Tous les phénomènes sociaux ont des explications scientifiques. Notre difficulté à fournir ces explications réside généralement dans l’émotion avec laquelle nous interprétons ces phénomènes.
Du revirement de Amadou Goïta en tant que porte-parole de l’opposition à celui de ministre porte-parole du gouvernement de IBK, en passant par le volte-face de maître Bathily et Choguel Maïga contre IBK (second mandat) à l’adhésion solennelle de Boubou Cissé à l’URD, non moins parti politique membre du M5-RFP, acteur majeur de sa chute alors qu’il était chef de Gouvernement de IBK, l’espace politique malien ne cesse pas de nous révéler son instabilité légendaire.
Si la versatilité de nos leaders politiques peut paraître comme une inconstance, il n’est cependant sûr que ces valeurs soient productives dans le champ de sociologie politique malienne au regard de l’observation des systèmes de coopération et de coalition politique.
En effet, nous avons du mal à comprendre nos hommes politiques parce que nous réclamons trop d’eux. Les accusant parfois d’être incohérents parce que dans notre subconscient, nous voulons voir en eux des modèles, alors qu’ils en sont loin et en seront toujours éloignés. Nous avons cette tendance à les exclure de la composante de notre société, ignorant qu’ils sont le produit de cette même société.
Ils sont autant incohérents que vous et moi, car avant d’être des acteurs politiques, ils sont des hommes de notre société, membres de notre communauté ayant les mêmes habitudes que nous. Ils ne sont ni de mauvais citoyens, encore moins des hommes exceptionnels.
Chaque acteur politique, à un certain niveau de maturité, pense avoir la solution aux problèmes de notre société. Alors, pour arriver à ses fins, il n’hésite pas à se donner tous les moyens possibles pour atteindre son but.
Ce sentiment de l’affirmation de soi, Maslow l’avait déjà évoqué et il est inhérent non à l’homme politique seul, mais à l’espèce humaine, en tant que être de besoin, de désirs insaisissables. Ce besoin, chacun de nous en ressent mais à des degrés différents et à différents moments.
A titre d’illustration, le chômeur ressent un besoin de sécurité (travail).Une fois l’emploi obtenu, il cherche à développer son appartenance pour avoir l’estime des autres, avant de vouloir s’affirmer ou se réaliser en cherchant à avoir plus de responsabilités (acquisition nouvelles compétences) afin de gagner en pouvoir. Tout ce que l’individu pose comme acte est réfléchi, évalué suivant les codes sociaux, les niveaux d’acceptation probables avant d’être matérialisé.
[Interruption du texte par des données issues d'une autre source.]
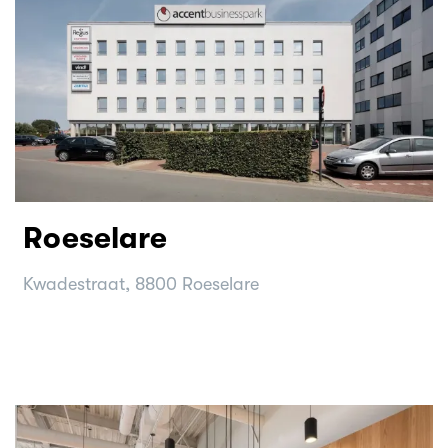
Roeselare
Kwadestraat, 8800 Roeselare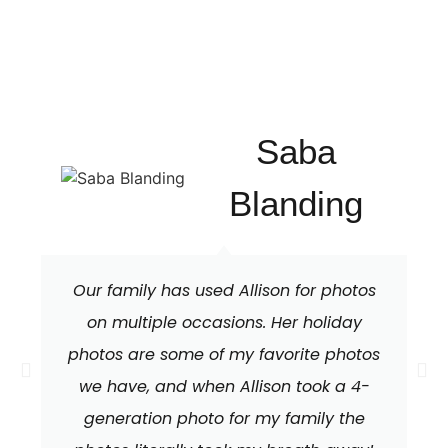
Saba
Blanding
Our family has used Allison for photos
on multiple occasions. Her holiday
photos are some of my favorite photos
we have, and when Allison took a 4-
generation photo for my family the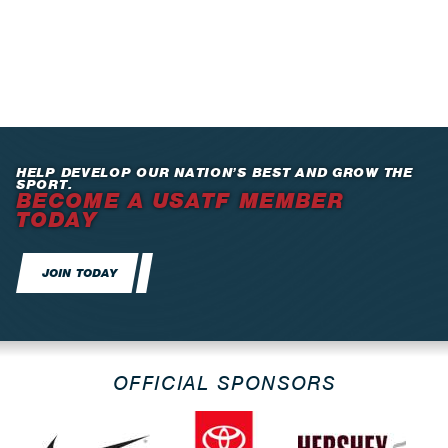
HELP DEVELOP OUR NATION’S BEST AND GROW THE
SPORT.
BECOME A USATF MEMBER
TODAY
JOIN TODAY
OFFICIAL SPONSORS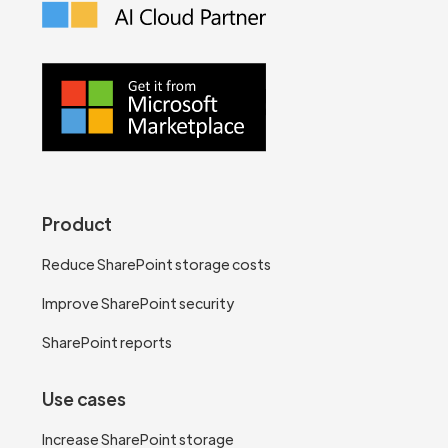
Product
Reduce SharePoint storage costs
Improve SharePoint security
SharePoint reports
Use cases
Increase SharePoint storage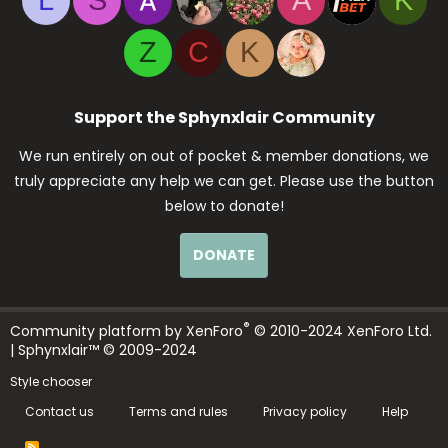
L
S
A
K
Z
C
K
Support the Sphynxlair Community
We run entirely on out of pocket & member donations, we
truly appreciate any help we can get. Please use the button
below to donate!
DONATE
®
Community platform by XenForo
© 2010-2024 XenForo Ltd.
| Sphynxlair™ © 2009-2024
Style chooser
Contact us
Terms and rules
Privacy policy
Help
R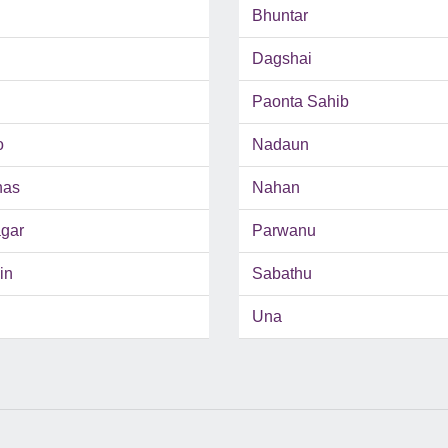
Bhuntar
Dagshai
Paonta Sahib
o
Nadaun
has
Nahan
gar
Parwanu
in
Sabathu
Una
Le permis et l’interdit étant connus et toute décision politique sera acceptée ou acceptable si elle est conforme au permis. Une autre explication que l’on peut trouver au comportement de l’homme politique malien réside dans la crise idéologique. Au Mali, l’idéologie politique semble se résumer en une simple formulation théorique au sein des partis politiques.
C’est pourquoi, tout est presque possible. Or, l’idéologie est la marque, l’identité et la mémoire du parti, elle guide les choix et oriente les processus décisionnels. Quand elle manque, le parti cesse d’avoir une “âme pure”.
Un autre élément d’appréciation tient au fait que le principe de démocratie repose sur la force des opinions et la “tyrannie des désirs” mais aussi sur la puissance de l’avoir. Ce qui favorise généralement au triomphe du libre démagogue comme c’est le cas chez nous. Or, la morale ne saurait admettre que l’avoir soit primordial sur l’être.
Pour finir, ce que certains appellent péjorativement versatilité (défaut) en politique, pourrait aussi être qualifiée d’agilité (qualité), c’est-à-dire cette capacité de l’acteur politique à s’adapter aux exigences de son environnement politique. Sur cette base, il n’y aura pas de place pour la morale car en politique, “ce qui est” prime sur ce qui “devrait être ” (normatif). Il en découle donc que la recherche d’une morale en politique, bien que souhaitable, relève de l’utopie, parce que notre société elle-même n’a plus de base morale.